In 2017, a separate group of investigators also reported an inverse relationship between maternal urinary fluoride levels and child IQ in 211 mother–child pairs in Mexico City. The Mexico City cohort’s drinking water was not fluoridated, but it did contain naturally occurring fluoride; in addition, the women likely consumed fluoridated salt (a primary means by which the Mexican government distributes fluoride10). The mean urine fluoride levels in this cohort, after adjustment for dilution only, were similar for mothers and their children.
In the Mexico City study, higher maternal urinary fluoride concentrations were associated with lower IQ and cognitive scores. Notably, however, no association was found between test scores and the children’s own fluoride levels. In another study of these mothers and children, the same researchers reported that higher maternal urinary fluoride levels were associated with higher child scores on tests of ADHD symptoms.
The Till study is, so far, the largest study to characterize fluoride exposure among pregnant women, according to Morteza Bashash, a researcher at the Dalla Lana School of Public Health, University of Toronto, and first author of the Mexico City studies. Bashash says there were questions about whether his findings are applicable to women in Canada and the United States due to differences in the sources of fluoride. However, he points out that Till and colleagues reported adjusted mean levels in maternal urine samples that were very similar to levels found in Mexico.

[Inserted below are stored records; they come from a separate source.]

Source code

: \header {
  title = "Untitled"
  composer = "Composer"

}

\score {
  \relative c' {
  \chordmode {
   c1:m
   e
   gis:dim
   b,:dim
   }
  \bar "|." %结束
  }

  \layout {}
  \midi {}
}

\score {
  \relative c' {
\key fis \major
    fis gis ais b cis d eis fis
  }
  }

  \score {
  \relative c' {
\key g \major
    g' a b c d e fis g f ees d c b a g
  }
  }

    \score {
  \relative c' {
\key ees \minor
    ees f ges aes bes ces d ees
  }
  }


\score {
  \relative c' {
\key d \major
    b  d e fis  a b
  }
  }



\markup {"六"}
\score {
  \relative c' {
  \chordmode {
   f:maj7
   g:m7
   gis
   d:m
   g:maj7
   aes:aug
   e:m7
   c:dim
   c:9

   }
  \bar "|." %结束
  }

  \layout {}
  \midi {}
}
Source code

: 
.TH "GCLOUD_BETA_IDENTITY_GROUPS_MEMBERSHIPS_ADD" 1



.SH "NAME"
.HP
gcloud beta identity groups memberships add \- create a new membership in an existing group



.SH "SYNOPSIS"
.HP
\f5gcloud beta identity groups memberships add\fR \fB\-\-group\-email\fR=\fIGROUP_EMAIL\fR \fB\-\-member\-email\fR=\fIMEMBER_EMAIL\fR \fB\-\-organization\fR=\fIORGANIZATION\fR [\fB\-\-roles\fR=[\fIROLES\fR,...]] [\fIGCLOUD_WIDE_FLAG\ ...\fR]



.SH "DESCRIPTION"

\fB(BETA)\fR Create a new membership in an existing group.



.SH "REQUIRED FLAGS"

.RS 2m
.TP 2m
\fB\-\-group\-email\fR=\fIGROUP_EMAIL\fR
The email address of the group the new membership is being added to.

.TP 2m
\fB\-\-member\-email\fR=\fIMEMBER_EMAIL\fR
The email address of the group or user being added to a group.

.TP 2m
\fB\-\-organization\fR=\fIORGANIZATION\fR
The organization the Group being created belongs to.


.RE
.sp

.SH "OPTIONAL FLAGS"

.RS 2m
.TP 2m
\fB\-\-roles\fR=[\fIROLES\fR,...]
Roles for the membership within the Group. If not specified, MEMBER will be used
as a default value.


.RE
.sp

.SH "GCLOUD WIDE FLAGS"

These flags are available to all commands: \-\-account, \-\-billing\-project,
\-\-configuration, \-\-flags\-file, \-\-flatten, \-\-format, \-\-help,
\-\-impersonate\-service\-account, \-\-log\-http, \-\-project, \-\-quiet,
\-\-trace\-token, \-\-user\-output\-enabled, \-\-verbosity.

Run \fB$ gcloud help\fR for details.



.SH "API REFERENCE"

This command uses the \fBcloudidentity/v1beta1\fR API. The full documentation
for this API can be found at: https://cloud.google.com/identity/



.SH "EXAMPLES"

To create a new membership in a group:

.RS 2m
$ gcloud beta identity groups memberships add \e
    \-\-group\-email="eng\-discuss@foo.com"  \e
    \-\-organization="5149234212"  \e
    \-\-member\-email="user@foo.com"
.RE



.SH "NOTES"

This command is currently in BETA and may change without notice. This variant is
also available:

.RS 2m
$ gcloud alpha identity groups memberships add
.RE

Do the public health risks of community water fluoridation outweigh the benefits? “To answer this, we need to examine the current science and balance potential benefits and harms of all alternatives,” Till says. “The question is not whether fluoride is effective in preventing tooth decay, but rather whether there are safer ways for fluoride to work effectively, like applying fluoride topically.”
Till suggests that policy must consider risk estimates for susceptible populations who are particularly vulnerable to toxic environmental exposures. “After all,” she says, “with new knowledge, we reevaluated safe thresholds for lead, arsenic, organophosphate pesticides, and PCBs, so why not fluoride?”